2017 June 10

I photographed these trees on July 30, 2016. They were growing alongside a small stream that cuts across the expanse of stamp-sand about two miles southwest of Eagle Harbor.


From a distance, they look like any one of several types of conifer trees, but closer up we can see that their needles grow in tufts that don’t look much like what you see in pine, spruce, or fir trees.



Not all the needles grow as clumps, the ones near the growing tip of the branch are attached as single needles.


These needle clumps are extremely distinctive, the only local tree that looks like that are Tamaracks, Larix laricina. They have another trait that is even more distinctive among the conifers (but that we can’t see here because the pictures were taken in summer) – they are not evergreens, they drop their needles in the winter just like the broadleaved deciduous trees. Which means that in the winter, they look dead.

Tamaracks are very cold-tolerant trees, partly because of their needle-shedding trait, and can grow in places where the winter temperatures get down to −65°C (−85°F). For reference, this is getting pretty close to the sublimation temperature for dry ice (frozen Carbon Dioxide) at −78.5°C (−109.3°F)! As one might expect from this, Tamaracks are very common through most of Canada and parts of Alaska. If the range maps are to be believed, Michigan is actually part of the extreme southern part of their range.
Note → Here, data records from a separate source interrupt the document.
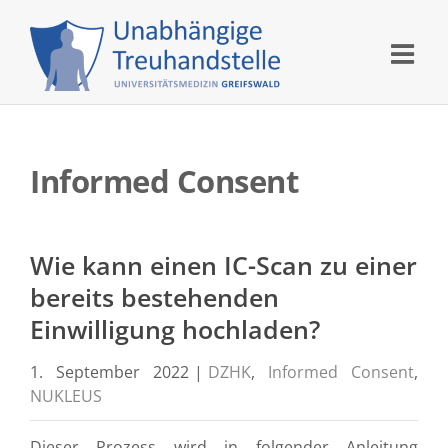
Skip
to
content
Informed Consent
Wie kann einen IC-Scan zu einer
bereits bestehenden
Einwilligung hochladen?
1. September 2022
|
DZHK
,
Informed Consent
,
NUKLEUS
Dieser Prozess wird in folgender Anleitung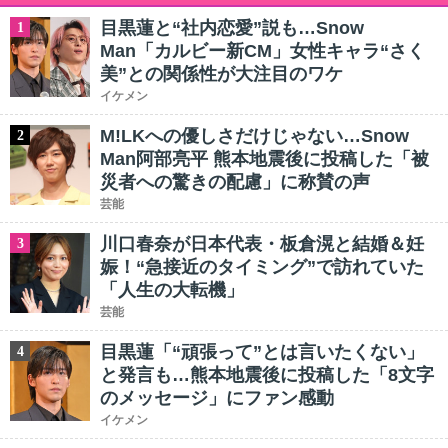
目黒蓮と“社内恋愛”説も…Snow
1
Man「カルビー新CM」女性キャラ“さく
美”との関係性が大注目のワケ
イケメン
M!LKへの優しさだけじゃない…Snow
2
Man阿部亮平 熊本地震後に投稿した「被
災者への驚きの配慮」に称賛の声
芸能
川口春奈が日本代表・板倉滉と結婚＆妊
3
娠！“急接近のタイミング”で訪れていた
「人生の大転機」
芸能
目黒蓮「“頑張って”とは言いたくない」
4
と発言も…熊本地震後に投稿した「8文字
のメッセージ」にファン感動
イケメン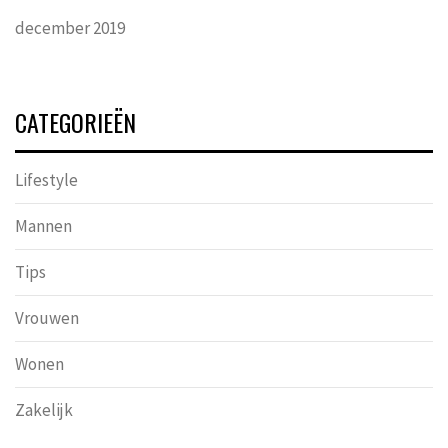
december 2019
CATEGORIEËN
Lifestyle
Mannen
Tips
Vrouwen
Wonen
Zakelijk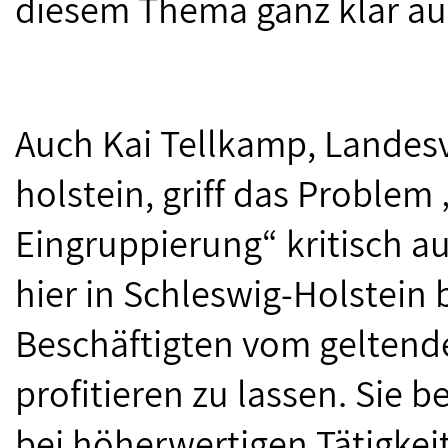
diesem Thema ganz klar auf
Auch Kai Tellkamp, Landesv
holstein, griff das Probl
Eingruppierung“ kritisch au
hier in Schleswig-Holstein
Beschäftigten vom geltend
profitieren zu lassen. Sie 
bei höherwertigen Tätigkei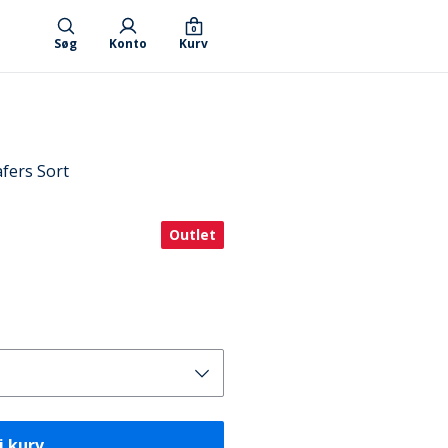
0
Søg
Konto
Kurv
fers Sort
Outlet
i kurv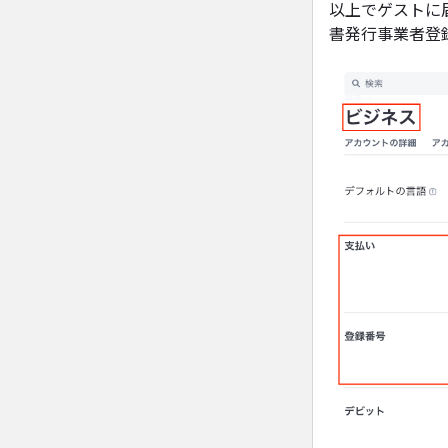
以上でゲストに
書発行事業者登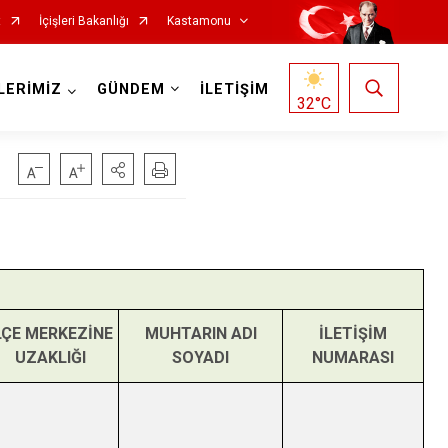
t
İçişleri Bakanlığı
Kastamonu
LERİMİZ
GÜNDEM
İLETİŞİM
32
°C
Hanönü
İhsangazi
İnebolu
LÇE MERKEZİNE
MUHTARIN ADI
İLETİŞİM
UZAKLIĞI
SOYADI
NUMARASI
Küre
Pınarbaşı
Şenpazar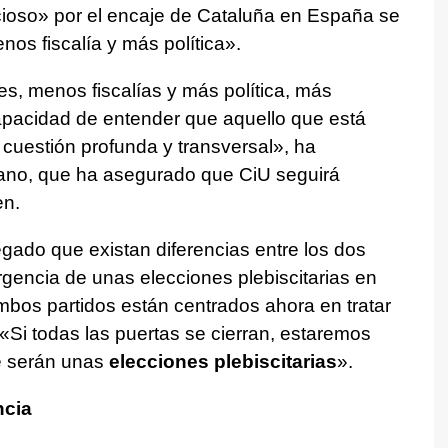
cioso» por el encaje de Cataluña en España se
os fiscalía y más política».
s, menos fiscalías y más política, más
pacidad de entender que aquello que está
cuestión profunda y transversal», ha
tiano, que ha asegurado que CiU seguirá
en.
egado que existan diferencias entre los dos
rgencia de unas elecciones plebiscitarias en
bos partidos están centrados ahora en tratar
«Si todas las puertas se cierran, estaremos
e serán unas
elecciones plebiscitarias
».
ncia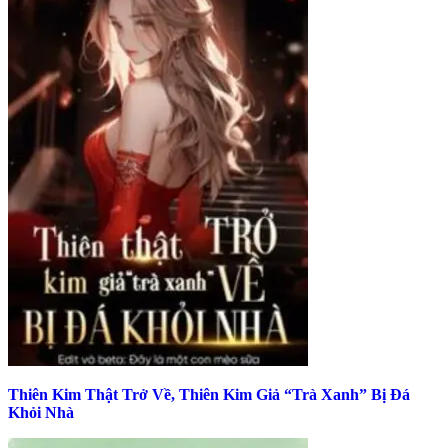
Thiên Kim Thật Trở Về, Thiên Kim Giả “Trà Xanh” Bị Đá
Khỏi Nhà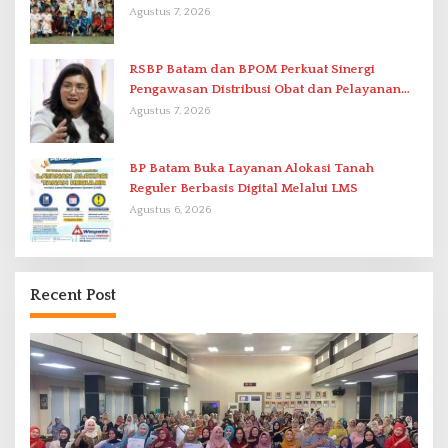
di Stadion Temenggung Abdul Jamal
Agustus 7, 2026
RSBP Batam dan BPOM Perkuat Sinergi
Pengawasan Distribusi Obat dan Pelayanan
Kefarmasian
Agustus 7, 2026
BP Batam Buka Layanan Alokasi Tanah
Reguler Berbasis Digital Melalui LMS
Agustus 6, 2026
Recent Post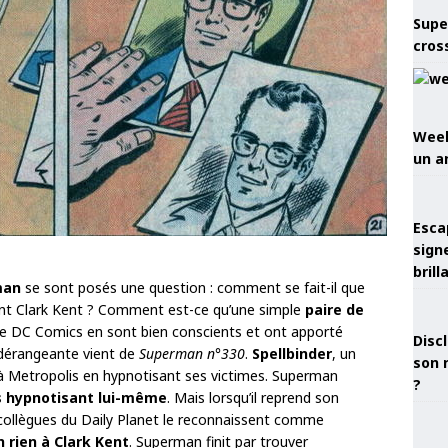
Supe
cros
Week
un a
Esca
sign
brill
man
se sont posés une question : comment se fait-il que
ient Clark Kent ? Comment est-ce qu’une simple
paire de
de DC Comics en sont bien conscients et ont apporté
Discl
s dérangeante vient de
Superman n°330
.
Spellbinder
, un
son 
 Metropolis en hypnotisant ses victimes. Superman
?
s
hypnotisant lui-même
. Mais lorsqu’il reprend son
ses collègues du Daily Planet le reconnaissent comme
 rien à Clark Kent
. Superman finit par trouver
The wood is supposed to be light, flexible, and rot-resistant, and used to be popular for making snowshoes and fence posts. They also make nice bonsai specimens, the small needles make them look good at a small size. There is still some demand for it as lumber, but not as much as for some of the other conifers. As far as insects that eat them, the main one is the Larch Sawfly, which has periodic outbreaks that defoliate the trees.

One Response
  1. K T Cat permalink
    June 21, 2017

    Streams? We don’t have those here in San Diego. We don’t get enough rain or have enough water. It’s why we can’t have nice things like trees.